Obamacare Is an Expensive Failure
Where's the affordable part of the Affordable Care Act?
A few months ago, Obamacare critics were pointing to alarming predictions that some insurance rates would spike when the law took effect – by as much as 41 percent in Wisconsin, 85 percent in Ohio, and so on. In Virginia, though, the potential increases are not all that bad.
Some are actually much worse.
Virginia's State Corporation Commission soon will assume control over insurance policies offered through the new state-level exchange. That's where those who don't get insurance through their employers will shop for policies they will be forced by law to obtain.
Recently the SCC asked Virginia's major underwriters to provide information on what they charge now and what they will charge starting Jan. 1, when Obamacare regulations take effect. Specifically, the SCC asked for rate estimates in both the individual market and the small-group market.
In the individual market, the SCC asked for the rate for the most popular insurance plan for a 29-year-old male; a 45-year-old couple with two children; and a 60-year-old couple. For the small-group market, the SCC sought quotes for a business with eight 29-year-old male employees; a business with four male and four female employees, all 45; and eight 60-year-old female employees.
Ready for the results? Brace yourself.
Aetna says its most popular policy for a 29-year-old man currently costs $118 per month in Richmond. Once Obamacare kicks in, the rate will jump to $225 – an increase of more than 90 percent.

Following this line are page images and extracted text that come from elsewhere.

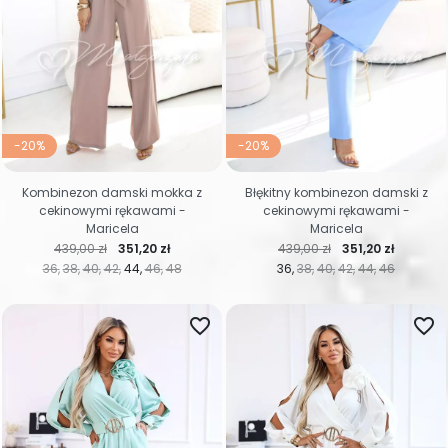
-20%
-20%
Kombinezon damski mokka z
Błękitny kombinezon damski z
cekinowymi rękawami -
cekinowymi rękawami -
Maricela
Maricela
Cena regularna
Cena
Cena regularna
Cena
439,00 zł
351,20 zł
439,00 zł
351,20 zł
36
38
40
42
44
46
48
36
38
40
42
44
46
favorite_border
favorite_border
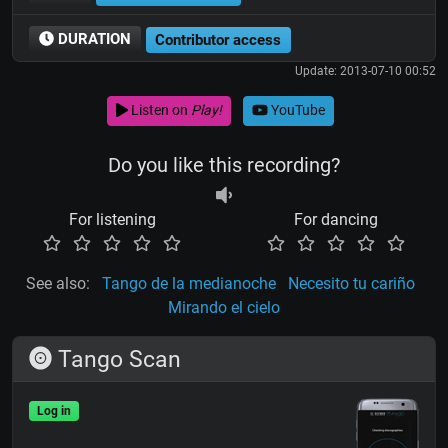
DURATION
Contributor access
Update: 2013-07-10 00:52
Listen on
Play!
YouTube
Do you like this recording?
For listening
For dancing
See also:
Tango de la medianoche
Necesito tu cariño
Mirando el cielo
Tango Scan
Log in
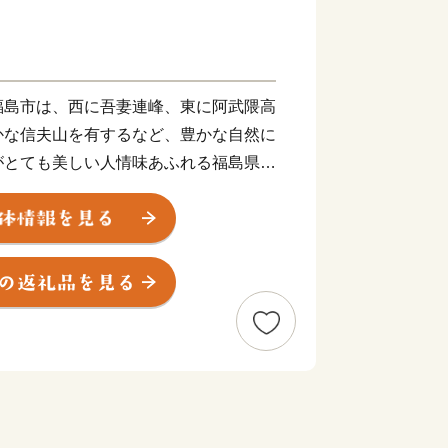
島市は、西に吾妻連峰、東に阿武隈高
かな信夫山を有するなど、豊かな自然に
がとても美しい人情味あふれる福島県の
たという歴史と伝統に培われた「飯坂
水芭蕉の里「土湯温泉」や奥州三高湯の
高湯温泉」といったそれぞれに特色のあ
、初夏のサクランボにはじまり、夏のモ
冬のリンゴなど、一年中くだものの絶え
として全国の皆様に親しまれておりま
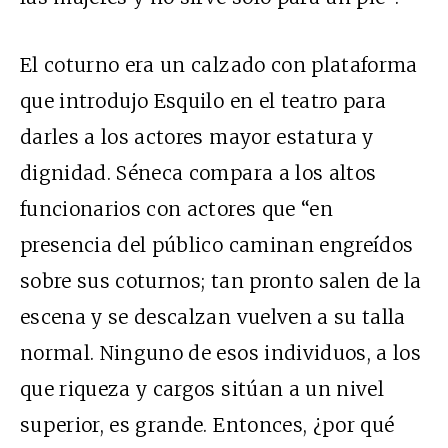
El coturno era un calzado con plataforma
que introdujo Esquilo en el teatro para
darles a los actores mayor estatura y
dignidad. Séneca compara a los altos
funcionarios con actores que “en
presencia del público caminan engreídos
sobre sus coturnos; tan pronto salen de la
escena y se descalzan vuelven a su talla
normal. Ninguno de esos individuos, a los
que riqueza y cargos sitúan a un nivel
superior, es grande. Entonces, ¿por qué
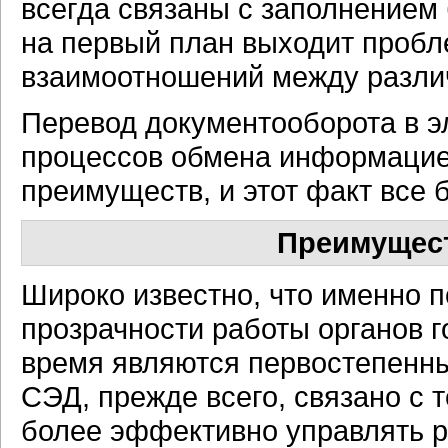
всегда связаны с заполнением
на первый план выходит пробл
взаимоотношений между разли
Перевод документооборота в э
процессов обмена информацие
преимуществ, и этот факт все 
Преимущес
Широко известно, что именно 
прозрачности работы органов 
время являются первостепенны
СЭД, прежде всего, связано с 
более эффективно управлять р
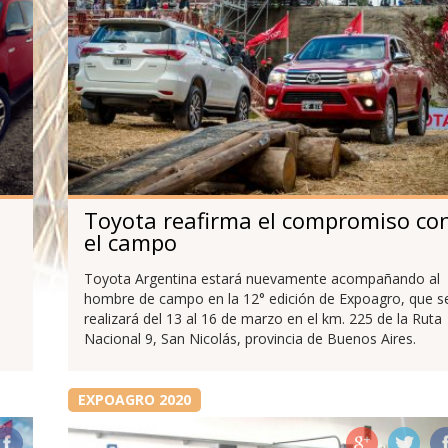
Toyota reafirma el compromiso co
el campo
e
Toyota Argentina estará nuevamente acompañando al
hombre de campo en la 12° edición de Expoagro, que s
realizará del 13 al 16 de marzo en el km. 225 de la Ruta
Nacional 9, San Nicolás, provincia de Buenos Aires.
EXPOAGRO 2020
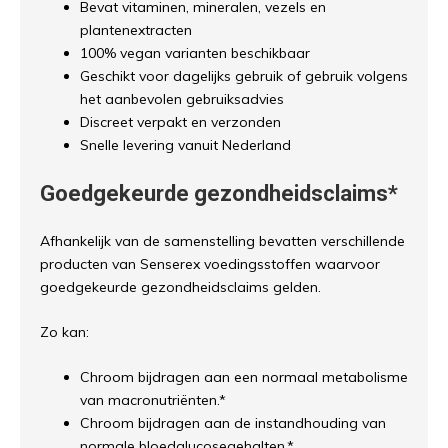
Bevat vitaminen, mineralen, vezels en
plantenextracten
100% vegan varianten beschikbaar
Geschikt voor dagelijks gebruik of gebruik volgens
het aanbevolen gebruiksadvies
Discreet verpakt en verzonden
Snelle levering vanuit Nederland
Goedgekeurde gezondheidsclaims*
Afhankelijk van de samenstelling bevatten verschillende
producten van Senserex voedingsstoffen waarvoor
goedgekeurde gezondheidsclaims gelden.
Zo kan:
Chroom bijdragen aan een normaal metabolisme
van macronutriënten.*
Chroom bijdragen aan de instandhouding van
normale bloedglucosegehalten.*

Obamacare supporters say this is only natural, because one of the ideas behind expanding coverage is to get young, healthy people to help pay the health-care costs of sicker, older people. (Not exactly a point they stressed during debate over the bill, but never mind.) That's why the law forbids charging the latter more than three times the rate charged to the former. Jacking up rates for "young invincibles" is supposed to help hold down rates for old vulnerables.
But it doesn't appear to be working. Aetna says its rate for the family with two kids is liable to jump 36 percent, and the rate for the older couple is liable to jump 44 percent.
The CareFirst BlueChoice outlook is similar: Premium increases of 108 percent, 40 percent, and 36 percent, respectively. For Group Hospitalization & Medical Services (an independent licensee of Blue Cross and Blue Shield), the percentage hikes are: 113, 89, and 69.
Where's the "affordable" part in the Affordable Care Act?
For small employers, things could be equally grim. Take Optima, whichoperates in the Hampton Roads area. Optima says the premium for a policy covering eight young male employees – a landscaping business, say – could jump 132 percent. A similar policy for Anthem's Healthkeepers would double in price.
Not all the premium increases are this bad, and the increases for companies with female employees are smaller. Obamacare's defenders may seize on that as proof that the president's signature policy is working. There's just one problem: It isn't working according to the president's own standards. "If you already have health insurance," candidate Obama promised, "the only thing that will change for you under this plan is the amount of money you will spend on premiums. That will be less." The law's advocates echoed the talking point; MIT's Jonathan Gruber, for instance, said "What we know for sure the bill will do is that it will lower the cost of buying non-group health insurance."
To be fair, many people will be eligible to receive subsidies offsetting part of the bill, and some of them – though by no means all – might see lower costs year over year. But this does not reduce the actual cost, it only shifts some of it. And cost-shifting – such as a hospital charging ten bucks for aspirin to subsidize emergency-room care for the uninsured – was supposed to be something Obamacare would reduce, wasn't it?
The ACA's cheerleaders also might argue that what happens in the state exchanges is a sideshow, since most people get their insurance through their employers anyway. This is not an argument made gracefully by those who, during debate over the bill, lamented the 45 million Americans without health insurance. They were supposed to be the chief reason for the law's passage. Some sideshow.
What's more, the non-group market will grow more relevant, not less so, as time wears on. Thanks again to Obamacare, companies are either dropping health-insurance coverage altogether, shifting employees to part-time status to avoid providing coverage, or (if they're small) finding ways to avoid crossing the 50-employee threshold for mandatory coverage. Partly because of such developments, the leaders from three of America's biggest unions, including the Teamsters' James Hoffa, wrote to the administration complaining that "you pledged that if we liked the health plans we have now, we could keep them. Sadly, that promise is under threat." Their support for the president, they said, "has come back to haunt us."
The administration has delayed the employer mandate for a year. But when it kicks in, it will dump many more people into the exchange market. There – if the news from the SCC is any guide – they will get a rude awakening.